Nick Warren, the city’s IT director, said there were issues with that as well, which forced them to “stop and revamp how we communicate in order to solve their communication issues.”
“The other thing in this whole issue, the guiding vision was to provide the most effective, efficient delivery of services within the corporate boundaries of the City of Danville — what’s best for the city,” City Attorney Stephen Dexter said.
Dexter said the county elected to “share our services, or to contract our services, and that’s an important role that the city has.” He said just as the city is a regional provider of utilities, it can be a regional provider of dispatch services on a contractual basis, with the first emphasis being the corporate boundaries — or city limits.
“So what I think the chief is getting at, and what Ron is saying is we’re establishing that we’re still young, but establishing that we’re making it the best it can be within the corporate boundaries, and then we’ll focus on the contractual arrangements … It takes time,” Dexter said. He said the main thing is to implement the best services in the city, and make sure the contractual services are “delivered as agreed upon. But this is the city’s system.

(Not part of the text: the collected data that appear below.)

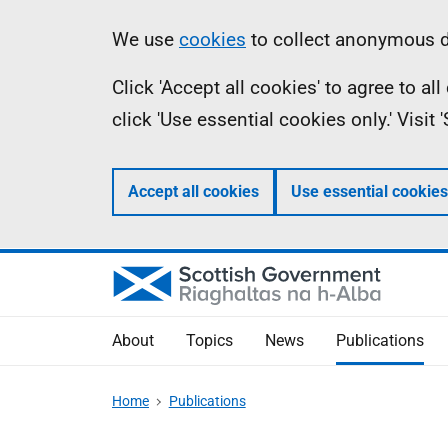
Skip
Accessibility
Information
We use
cookies
to collect anonymous da
to
help
Click 'Accept all cookies' to agree to a
main
click 'Use essential cookies only.' Visit
content
Accept all cookies
Use essential cookies
About
Topics
News
Publications
Home
Publications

We need to maintain that and make sure it works effectively for us, and then contract with it.”
Gray said it’s a huge undertaking, to “create an infrastructure for the future, for the region.” He said they are working hard to implement something can sustain operations if, down the road, they do become a regional provider.
“That’s good information to have,” Serres said. “And again, that’s been sort of the basis of today’s meeting, misinformation by some people. ‘Why did we spend the money to do something and it’s not happening.’”
Gray said shortly after the first of year, “hopefully we can get some things lined out. But what we’ve done in the last six months is a huge, huge benefit moving forward.”